Just browsing the websites of these “super gyms” leaves me breathless with rage. I’m fine with the super-rich taking all the yachts and the private jets and the big houses with iceberg basements, but must they also try and take exercise too? The cult of the fitness influencer has already turned exercise into an elite sport in its own right, where everything is about macros, pace, and how much weight you can lift in the gym.
But while exercise can be all these things, it is also a tonic for the soul, not to mention the heart, and has been the single biggest factor in improving my well-being. My other, non-Groucho Marx motto is this: give an hour of your day to exercise, and it will give you 23 back.
But it wasn’t always this way. I used to see exercise as a sort of punishment. I used to think that the only people entitled to it were athletes with a resting heart rate of 42 and a wardrobe full of Lululemon lycra. I thought that if I tried exercise, everyone would laugh at me, and tell me to go to Burger King instead.
It was only through deep despair caused by mental illness that I was forced to prove myself wrong. Two marathons, one triathlon and God knows how many kilometres of swimming and walking later, I am happy to report that exercise is for absolutely everyone, whatever your shape or size or perceived fitness ability. And if the rich used their money to spread the message of exercise, rather than playing gatekeeper to it, the country would be a far happier, healthier place.

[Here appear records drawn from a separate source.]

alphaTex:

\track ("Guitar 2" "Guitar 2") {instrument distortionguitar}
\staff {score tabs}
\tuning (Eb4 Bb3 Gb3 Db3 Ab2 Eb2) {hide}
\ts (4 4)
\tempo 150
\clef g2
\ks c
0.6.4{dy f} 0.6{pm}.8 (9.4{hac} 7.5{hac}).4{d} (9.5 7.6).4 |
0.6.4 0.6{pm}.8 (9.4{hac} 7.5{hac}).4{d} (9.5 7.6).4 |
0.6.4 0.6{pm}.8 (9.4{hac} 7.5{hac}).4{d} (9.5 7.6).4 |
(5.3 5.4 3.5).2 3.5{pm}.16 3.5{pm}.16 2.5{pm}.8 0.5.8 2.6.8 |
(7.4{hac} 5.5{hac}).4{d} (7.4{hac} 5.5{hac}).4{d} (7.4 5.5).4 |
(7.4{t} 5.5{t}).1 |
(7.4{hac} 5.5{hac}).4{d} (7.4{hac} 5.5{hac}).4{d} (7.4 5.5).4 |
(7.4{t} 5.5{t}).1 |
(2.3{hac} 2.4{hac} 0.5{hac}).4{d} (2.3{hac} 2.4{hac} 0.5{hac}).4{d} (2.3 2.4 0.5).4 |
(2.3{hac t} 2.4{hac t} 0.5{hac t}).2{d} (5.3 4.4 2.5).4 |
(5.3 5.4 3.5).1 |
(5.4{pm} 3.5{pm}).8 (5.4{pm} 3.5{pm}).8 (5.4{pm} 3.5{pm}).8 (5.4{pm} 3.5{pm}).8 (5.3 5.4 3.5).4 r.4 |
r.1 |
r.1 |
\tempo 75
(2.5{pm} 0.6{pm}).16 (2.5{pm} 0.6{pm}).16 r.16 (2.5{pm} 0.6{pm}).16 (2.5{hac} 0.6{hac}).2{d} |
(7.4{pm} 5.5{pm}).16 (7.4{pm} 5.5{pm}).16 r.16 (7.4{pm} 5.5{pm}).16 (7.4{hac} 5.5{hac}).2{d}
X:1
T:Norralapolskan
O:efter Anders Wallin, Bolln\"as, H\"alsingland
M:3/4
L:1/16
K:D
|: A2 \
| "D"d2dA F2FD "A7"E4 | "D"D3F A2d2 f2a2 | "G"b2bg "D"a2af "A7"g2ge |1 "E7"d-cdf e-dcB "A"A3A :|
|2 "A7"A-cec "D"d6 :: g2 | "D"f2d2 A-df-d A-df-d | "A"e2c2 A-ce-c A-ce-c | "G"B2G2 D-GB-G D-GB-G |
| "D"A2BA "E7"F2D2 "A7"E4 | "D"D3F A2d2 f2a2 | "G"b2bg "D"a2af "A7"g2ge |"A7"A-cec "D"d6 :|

Perhaps we should be glad that the uber-wealthy are all holed up in their super gyms, paying hundreds of pounds a month for someone to mop their brow and then inject Botox into it. It at least means that the rest of us can get on with the joyous experience of working out in public parks, for free, without worrying that some businessman wearing several thousand pounds’ worth of workout gear is going to stop us to point out that our form isn’t quite right.
Indeed, the best type of exercise I can think of is to run away, at great speed, from these sinister sounding super gyms. Now that will get the blood pumping, and the endorphins soaring.